TEXT FOR ANALYSIS »

Therefore, how to recover the signal efficiently and quickly is particularly important. The encoding of 4 Pulse Amplitude Modulation (PAM4) for two bits on each symbol is a prominent advantage compared with Not Return to Zero (NRZ). However, compared with NRZ mode, the eye-opening and linearity of data transmission in PAM4 mode are significantly reduced. In order to meet the strict requirements of eye-opening and linearity, a powerful equalizer structure is required [2]. The receiver base of an analog-to-digital converter (ADC) improves this situation nicely [3]. And the fully digital equalizer (feed forward equalizer (FFE), decision feedback equalizer (DFE)) based on ADC has begun to be proposed. However, SerDes receivers have high requirements on the DSP, such as strong equalization capability, low power consumption, and small area [4].

WORK TASK »
Reproduce the text on PAM4 receivers, beginning at the words "Therefore, how to" and stopping after "small area [4].", renaming "eye-opening" as "eye height" throughout. The data that follows is separate from the text on PAM4 receivers.

SOURCE DATA »
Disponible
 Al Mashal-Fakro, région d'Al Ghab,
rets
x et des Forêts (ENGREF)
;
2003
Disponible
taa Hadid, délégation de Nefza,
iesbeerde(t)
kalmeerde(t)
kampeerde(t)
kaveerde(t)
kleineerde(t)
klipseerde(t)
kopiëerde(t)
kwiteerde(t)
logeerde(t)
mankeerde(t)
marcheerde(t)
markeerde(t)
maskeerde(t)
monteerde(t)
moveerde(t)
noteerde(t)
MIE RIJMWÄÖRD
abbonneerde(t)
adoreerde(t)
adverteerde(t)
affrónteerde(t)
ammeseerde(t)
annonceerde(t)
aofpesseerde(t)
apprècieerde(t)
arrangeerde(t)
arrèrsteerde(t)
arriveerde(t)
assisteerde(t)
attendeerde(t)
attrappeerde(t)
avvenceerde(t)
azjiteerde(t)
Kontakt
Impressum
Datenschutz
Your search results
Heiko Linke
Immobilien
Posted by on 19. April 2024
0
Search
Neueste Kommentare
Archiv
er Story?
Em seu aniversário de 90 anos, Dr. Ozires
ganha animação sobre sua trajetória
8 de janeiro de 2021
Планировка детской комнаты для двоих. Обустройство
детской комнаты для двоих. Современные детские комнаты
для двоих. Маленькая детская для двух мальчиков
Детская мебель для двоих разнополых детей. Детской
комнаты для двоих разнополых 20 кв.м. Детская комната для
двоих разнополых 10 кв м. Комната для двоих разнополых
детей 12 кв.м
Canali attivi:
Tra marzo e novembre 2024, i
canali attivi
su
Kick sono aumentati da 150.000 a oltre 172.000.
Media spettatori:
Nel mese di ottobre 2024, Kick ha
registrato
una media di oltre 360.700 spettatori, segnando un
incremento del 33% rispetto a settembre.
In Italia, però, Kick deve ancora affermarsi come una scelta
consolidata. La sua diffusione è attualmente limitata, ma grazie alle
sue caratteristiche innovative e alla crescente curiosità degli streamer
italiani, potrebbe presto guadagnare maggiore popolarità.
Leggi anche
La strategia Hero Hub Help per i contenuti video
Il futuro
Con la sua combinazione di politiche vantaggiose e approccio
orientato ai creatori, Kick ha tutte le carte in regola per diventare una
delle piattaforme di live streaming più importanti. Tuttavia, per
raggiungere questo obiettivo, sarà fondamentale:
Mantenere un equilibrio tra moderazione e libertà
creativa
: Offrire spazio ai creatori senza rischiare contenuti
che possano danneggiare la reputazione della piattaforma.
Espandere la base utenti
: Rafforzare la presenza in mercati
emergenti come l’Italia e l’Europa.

--

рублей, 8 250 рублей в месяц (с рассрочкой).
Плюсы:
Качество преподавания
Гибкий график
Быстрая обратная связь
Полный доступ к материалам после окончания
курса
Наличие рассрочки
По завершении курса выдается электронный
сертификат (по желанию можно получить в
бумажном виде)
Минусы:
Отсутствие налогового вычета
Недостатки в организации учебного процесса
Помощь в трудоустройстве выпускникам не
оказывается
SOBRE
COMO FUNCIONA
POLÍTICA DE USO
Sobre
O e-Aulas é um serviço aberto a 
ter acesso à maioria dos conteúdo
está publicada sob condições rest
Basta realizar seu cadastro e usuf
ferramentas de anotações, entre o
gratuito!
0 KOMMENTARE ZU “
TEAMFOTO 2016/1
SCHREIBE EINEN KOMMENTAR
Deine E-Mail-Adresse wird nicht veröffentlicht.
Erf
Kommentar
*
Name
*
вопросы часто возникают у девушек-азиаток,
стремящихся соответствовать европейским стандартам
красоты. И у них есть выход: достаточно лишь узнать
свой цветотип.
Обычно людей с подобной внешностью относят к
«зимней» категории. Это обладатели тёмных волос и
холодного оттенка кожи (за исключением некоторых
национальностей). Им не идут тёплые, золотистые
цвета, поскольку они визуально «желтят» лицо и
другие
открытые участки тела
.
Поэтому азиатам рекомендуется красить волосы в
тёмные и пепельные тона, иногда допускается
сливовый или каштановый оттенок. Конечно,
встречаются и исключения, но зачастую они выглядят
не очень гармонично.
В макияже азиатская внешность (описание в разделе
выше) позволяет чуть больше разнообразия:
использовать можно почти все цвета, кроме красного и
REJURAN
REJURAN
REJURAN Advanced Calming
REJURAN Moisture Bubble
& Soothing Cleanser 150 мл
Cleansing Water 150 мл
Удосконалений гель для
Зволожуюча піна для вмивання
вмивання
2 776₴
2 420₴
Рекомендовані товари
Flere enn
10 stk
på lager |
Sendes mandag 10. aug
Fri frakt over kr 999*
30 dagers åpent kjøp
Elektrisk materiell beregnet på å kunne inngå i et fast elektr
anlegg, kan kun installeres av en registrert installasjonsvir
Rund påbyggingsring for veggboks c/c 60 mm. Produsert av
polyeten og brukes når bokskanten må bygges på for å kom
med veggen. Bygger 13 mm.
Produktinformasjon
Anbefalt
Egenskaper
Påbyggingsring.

SOLUTION FOR THIS TASK »
Therefore, how to recover the signal efficiently and quickly is particularly important. The encoding of 4 Pulse Amplitude Modulation (PAM4) for two bits on each symbol is a prominent advantage compared with Not Return to Zero (NRZ). However, compared with NRZ mode, the eye height and linearity of data transmission in PAM4 mode are significantly reduced. In order to meet the strict requirements of eye height and linearity, a powerful equalizer structure is required [2]. The receiver base of an analog-to-digital converter (ADC) improves this situation nicely [3]. And the fully digital equalizer (feed forward equalizer (FFE), decision feedback equalizer (DFE)) based on ADC has begun to be proposed. However, SerDes receivers have high requirements on the DSP, such as strong equalization capability, low power consumption, and small area [4].